Japan was still the real centre of console game development in those days and Japanese mostly didn't care about first-person shooters. So there wasn't a lot of other console FPS development effort. Later when Lobotomy made the Duke/Quake Saturn ports, people had got good at the PlayStation, but hardly anyone outside Japan cared about Saturn.
The main different thing about console FPS of that era is that every wall has to be diced into a grid of polygons. This is because there is no perspective-correct texture-mapping and, in the case of the Saturn, no way to clip. You really needed some custom tools to deal with/take advantage of this, and Lobotomy had Brew (made by David Lawson).

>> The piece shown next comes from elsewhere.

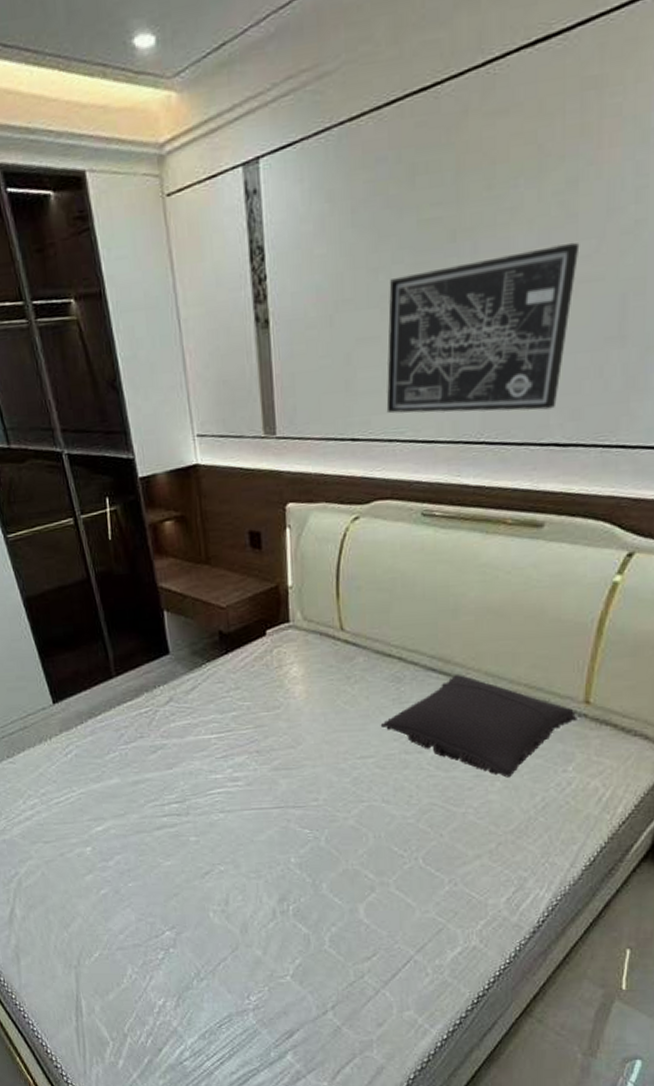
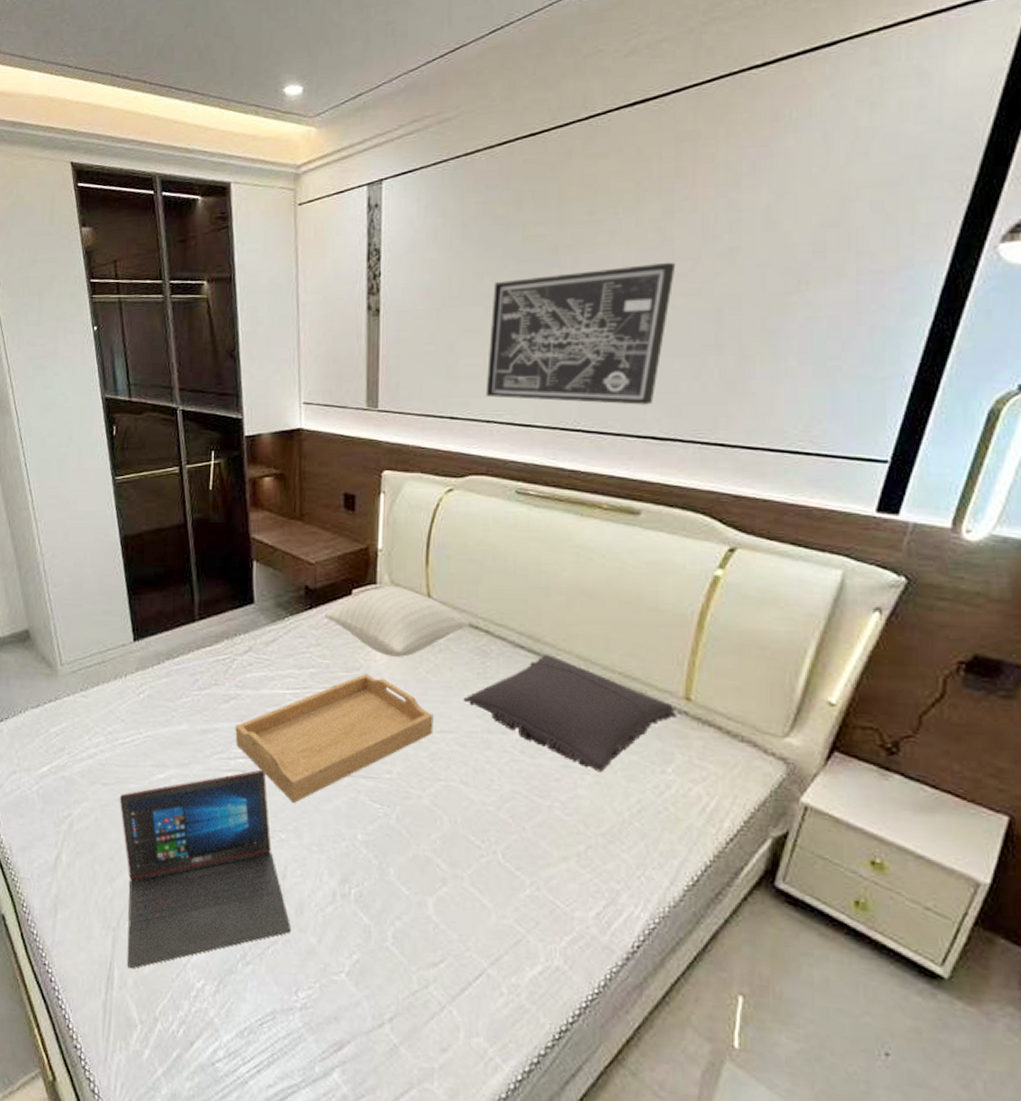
laptop: none [62,811,238,998] -> present [119,769,291,969]
serving tray: none [165,710,354,837] -> present [235,673,434,803]
pillow: none [241,623,384,692] -> present [325,586,470,657]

I didn't exactly oversee anything. Jeff Blazier programmed the entirety of Lobotomy's PlayStation output. But it's not hard to tell the PlayStation is better.
The Saturn was really an insane abortion. The graphics hardware was made by guys that obviously wanted to just keep developing 2D hardware and tried to avoid learning anything about 3D. So they made this thing that was totally different from what everyone else in the 3D community was doing and missed some real key ideas, making some things (clipping) impossible.
And then the rest of the system had a whole other batch of warts caused (according to the internet) by a hasty pre-launch upgrade to match the PlayStation. They threw a whole bunch more parts in the box, and none of them worked out that great. The second processor in particular made it both more difficult to program, and impossible to fully utilise.
This probably ultimately doomed the Saturn. With so much different crap jammed in the box, it never got cheap for them to produce it.